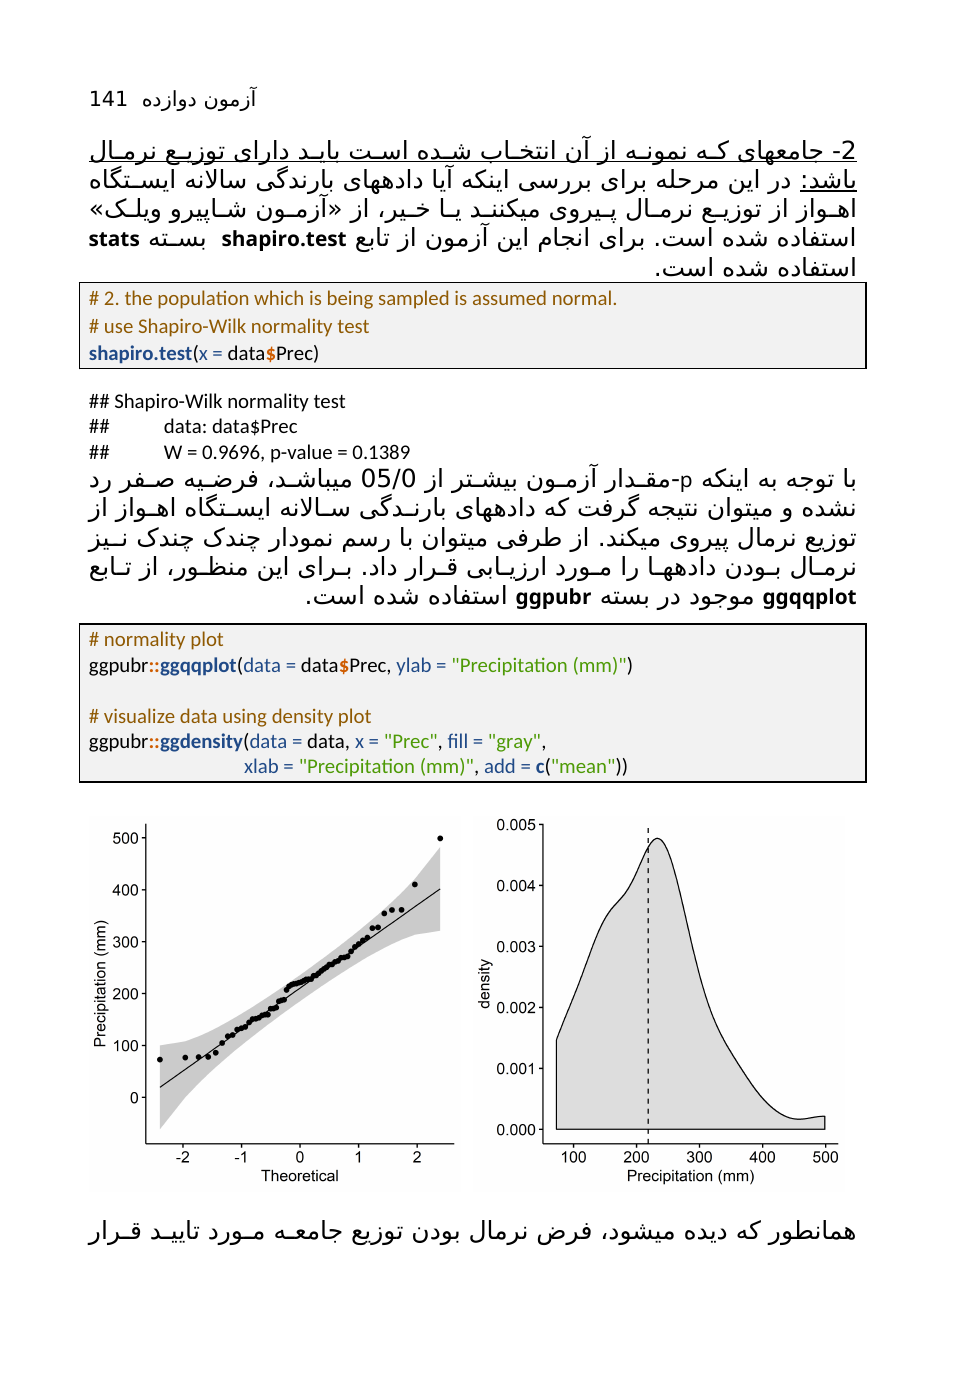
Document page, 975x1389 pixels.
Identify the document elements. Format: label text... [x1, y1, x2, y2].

table_header [89, 804, 473, 1204]
text با توجه به اینکه p-مقدار آزمون بیشتر از 05/0 می‏باشد، فرضیه صفر رد نشده و می‏توان نتیجه گرفت که داده‏های بارندگی سالانه ایستگاه اهواز از توزیع نرمال پیروی می‏کند. از طرفی می‏توان با رسم نمودار چندک چندک نیز نرمال بودن داده‏ها را مورد ارزیابی قرار داد. برای این منظور، از تابع ggqqplot موجود در بسته ggpubr استفاده شده است. [89, 464, 857, 611]
text 2- جامعه‏ای که نمونه از آن انتخاب شده است باید دارای توزیع نرمال باشد: در این مرحله برای بررسی اینکه آیا داده‏های بارندگی سالانه ایستگاه اهواز از توزیع نرمال پیروی می‏کنند یا خیر، از «آزمون شاپیرو ویلک» استفاده شده است. برای انجام این آزمون از تابع shapiro.test بسته stats استفاده شده است. [89, 162, 857, 282]
text ## Shapiro-Wilk normality test ## data: data$Prec ## W = 0.9696, p-value = 0.1389 [89, 388, 857, 464]
text # 2. the population which is being sampled is assumed normal. # use Shapiro-Wilk normality test shapiro.test(x = data$Prec) [80, 283, 865, 368]
text 2- جامعه‏ای که نمونه از آن انتخاب شده است باید دارای توزیع نرمال باشد: در این مرحله برای بررسی اینکه آیا داده‏های بارندگی سالانه ایستگاه اهواز از توزیع نرمال پیروی می‏کنند یا خیر، از «آزمون شاپیرو ویلک» استفاده شده است. برای انجام این آزمون از تابع shapiro.test بسته stats استفاده شده است. [89, 136, 857, 161]
picture [472, 816, 846, 1192]
picture [88, 816, 462, 1192]
table_header [473, 804, 857, 1204]
text # normality plot ggpubr::ggqqplot(data = data$Prec, ylab = "Precipitation (mm)") # visualize data using density plot ggpubr::ggdensity(data = data, x = "Prec", fill = "gray", xlab = "Precipitation (mm)", add = c("mean")) [80, 625, 865, 781]
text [89, 1216, 857, 1245]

— Task to complete —
Display each line of the data where "کنند" occurs.

— Answer to the problem —
text 2- جامعه‏ای که نمونه از آن انتخاب شده است باید دارای توزیع نرمال باشد: در این مرحله برای بررسی اینکه آیا داده‏های بارندگی سالانه ایستگاه اهواز از توزیع نرمال پیروی می‏کنند یا خیر، از «آزمون شاپیرو ویلک» استفاده شده است. برای انجام این آزمون از تابع shapiro.test بسته stats استفاده شده است. [89, 162, 857, 282]
text 2- جامعه‏ای که نمونه از آن انتخاب شده است باید دارای توزیع نرمال باشد: در این مرحله برای بررسی اینکه آیا داده‏های بارندگی سالانه ایستگاه اهواز از توزیع نرمال پیروی می‏کنند یا خیر، از «آزمون شاپیرو ویلک» استفاده شده است. برای انجام این آزمون از تابع shapiro.test بسته stats استفاده شده است. [89, 136, 857, 161]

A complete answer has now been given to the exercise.